Für Gesundheitsdirektor Thomas Heiniger ist der Handlungsbedarf deshalb evident. Gemeinsam mit der Careum-Stiftung, welche die Bildung im Gesundheitswesen fördert, hat der Kanton ein Projekt lanciert, um die Gesundheitskompetenz zu steigern. Heiniger brachte es auf eine einfache Formel: «Wissen ist Macht, und Wissen macht gesund.» Denn auch dies zeigen Studien.

Wer sich besser mit Gesundheitsfragen auskennt, ist tendenziell gesünder. Und daneben gibt es noch einen anderen Aspekt, wie Ilona Kickbusch, Careum-Stiftungsrätin, sagte: «Mangelnde Kompetenz kostet uns sehr viel Geld.» Denn das beste Gesundheitssystem nütze wenig, wen man nicht wisse, wie man es richtig nutze. So suchen heute viele Leute den Spital-Notfall auf, obwohl es gar nicht nötig wäre, machen Therapien, die wenig bis nichts bringen, und schaden ihrer Gesundheit mit ihrem Lebensstil, mitunter auch, weil sie es nicht besser wissen.

Nun ist das nicht nur ein Problem der Bürger. Natürlich gehe es einerseits darum, die Menschen zu befähigen, sich besser zurechtzufinden und die richtigen Entscheidungen zu treffen, sagte Heiniger. Andererseits müsse auch die Komplexität des Systems reduziert werden. Wie können Ärzte oder Spitäler ihre Patienten so informieren, dass sie wirklich verstanden werden?

Der Hausarzt als Coach

Hier setzt denn auch das erste konkrete Projekt des Kantons an, das im Frühling startet. Gemeinsam mit dem Ärztenetzwerk Medix und der Spitex Zürich Limmat soll ein Selbstbewertungsinstrument für Organisationen entwickelt werden. Anhand einer Liste mit verschiedenen Kriterien sollen sie analysieren können, wie patientenfreundlich sie sind.

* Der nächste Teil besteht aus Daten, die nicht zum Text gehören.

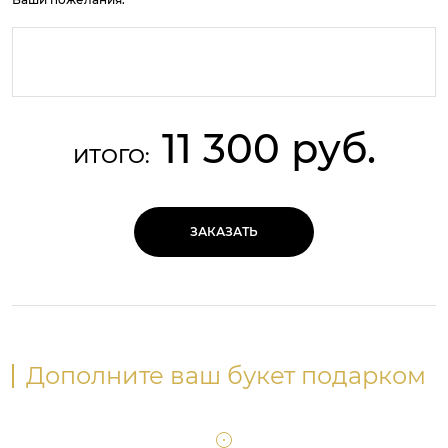
11 300 руб.
ИТОГО:
ЗАКАЗАТЬ
Дополните ваш букет подарком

Felix Huber von Medix formulierte es so: «Der Hausarzt muss zum Coach werden, der seinem Patienten hilft, durch das Gesundheitswesen zu navigieren.» Um wirklich mitentscheiden zu können, müsse der Patient gut informiert sein. Ob die Institutionen dies auch leisten, sollen sie mit dem Instrument selbst prüfen können. Neben der Analyse soll es den Organisationen auch aufzeigen, welche Möglichkeiten es gibt, die Gesundheitskompetenz der Patienten zu steigern.

Das Projekt soll bis in zwei Jahre abgeschlossen werden. Wenn das Instrument ausgereift ist, wird es allen Gesundheitsinstitutionen gratis zur Verfügung gestellt. Bereits im Sommer startet ein zweites Projekt, das voraussichtlich direkt bei der Bevölkerung ansetzt. Ab 2020 folgen weitere Projekte.

Die Gesundheitsdirektion hat für die kommenden Jahre je rund 100 000 Franken für das Programm budgetiert, im ähnlichen Rahmen engagiert sich Careum. Zudem ist es das Ziel, auch Drittmittel zu generieren. So wird das erste Projekt von Gesundheitsförderung Schweiz mit 250 000 Franken unterstützt.